In “Lynx and Strand,” the longest story in the collection, Gomez forays into the genre where I believe she does her best writing, speculative fiction. To put it simply, speculative fiction is not quite science fiction, not quite fantasy, but an imaginative blend of the two genres, and in this story, explores what it means to live in a future where same-sex relationships are still policed by the state. Here, Gomez tackles issues of futuristic state governments, homophobia, body art, and what it means to truly become one with your partner.  The story is timely, some might say prophetic, because even though it was written nearly two decades ago, LGBTQ persons’ right to bodily autonomy is still being challenged, even threatened, in 2016.

For those familiar with Gomez’s The Gilda Stories, “Houston” offers a new chapter into the life of her Black lesbian vampire and offers a provocative look at what it means to be humane when you actually aren’t human at all.

All of the stories in this collection are sensitive, sensual, and offer a pleasant alternative to “mainstream” lesbian fiction.  The collection also focuses on Black women’s experiences, and this is what truly sets it apart from most of the lesbian fiction on the market today. The collection is short, only 168 pages long, but each of the stories offers entrée into the life of Black women, mostly lesbian, that illuminates the complexity of our lives and the power of our loving. If you have not had an opportunity to read any of Jewelle Gomez’s work, start with this collection and I am certain that you will want to read more!

Danika reviews The Gilda Stories by Jewelle Gomez

gildastories

 

This October I decided that I wanted to devote some time to Halloween reads. My top pick was a lesbian vampire classic (no, not that one), The Gilda Stories. It’s not the first lesbian vampire book I’ve read, but this one stands out for being neither horror nor erotica. It follows a vampire from just before her change, when she is escaping from slavery, to two centuries afterwards (yes, to 2050). It is almost like a collection of short stories, each set a decade or two after the previous one. I found this a fascinating structure, because for one thing, it really imagines the scope of being immortal. You get an idea of how many different cities and time periods she’s lived in and adapted to, in a way that a one-off sentence about being centuries old just can’t encapsulate. It also is just as much a history of racism and slavery in the United States, with Gilda noting the patterns that emerge through time, and her attempts to be involved in progressive change.

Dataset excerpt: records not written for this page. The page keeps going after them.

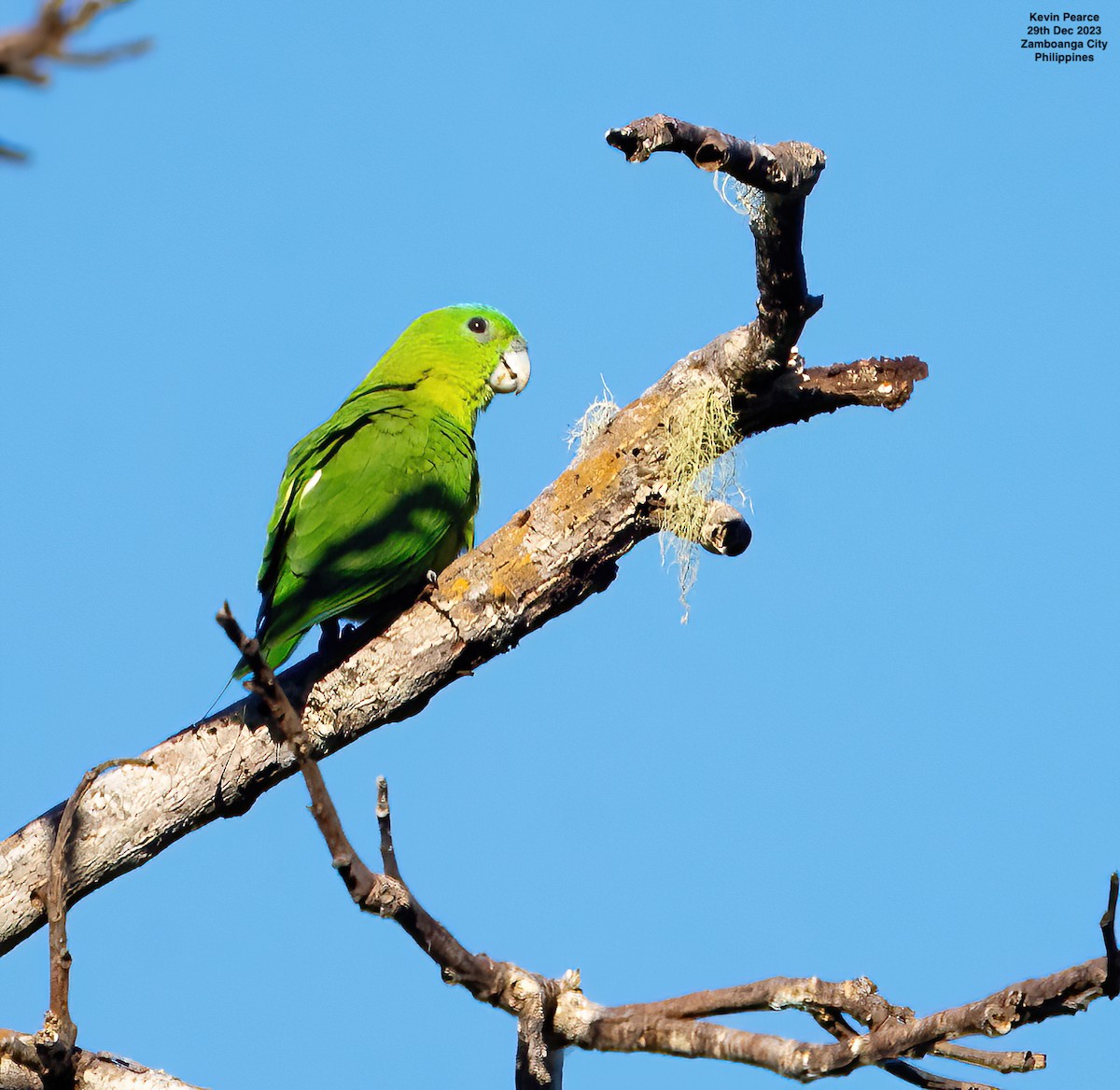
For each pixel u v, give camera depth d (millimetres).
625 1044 8641
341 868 7750
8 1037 8758
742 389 10070
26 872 9984
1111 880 6926
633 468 10164
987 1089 8125
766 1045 8156
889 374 10273
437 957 8422
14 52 2959
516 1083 8906
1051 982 7270
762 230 8844
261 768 10109
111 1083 8953
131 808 10031
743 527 10164
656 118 7652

Another thing I appreciated about The Gilda Stories was the vampire mythology. As I said, this isn’t a horror book. Vampires in this novel need to feed on human blood, but it’s ideally not a violent act. Gilda and her family have a strict moral code, involving giving something to everyone they feed on. Vampires are able to manipulate people’s thoughts, and Gilda and her ilk read what a person needs (comfort, decisiveness, hope, etc), and leave that with them. They also heal the wounds they cause, making it, in their opinion, an even exchange. In addition to being able to influence thoughts, these vampires also have super strength and, obviously, are immortal. In the “noble” vampire sense, they remind me of more current-day vampire mythology, who aside from brooding and not dying, don’t differ much from humans. On the other hand, they have to carry around earth from their birthplace, a tradition most modern vampire stories drop. (They weave it into hems of clothing and into their shoes, and sleep on a pallet of it.) This helps protect against indirect sunlight and being around bodies of water, though both can still weaken them. And yes, they sleep in the day.

I really loved this book. The writing is great, the characters are so interesting, and I loved this queer, black take on the vampire story. It’s definitely neither horror nor erotica, and Gilda’s lesbianism is basically a non-issue, but also not brushed over. If you’re looking for a different take on the vampire, definitely pick up The Gilda Stories, even if you’re not usually the “scary story” type!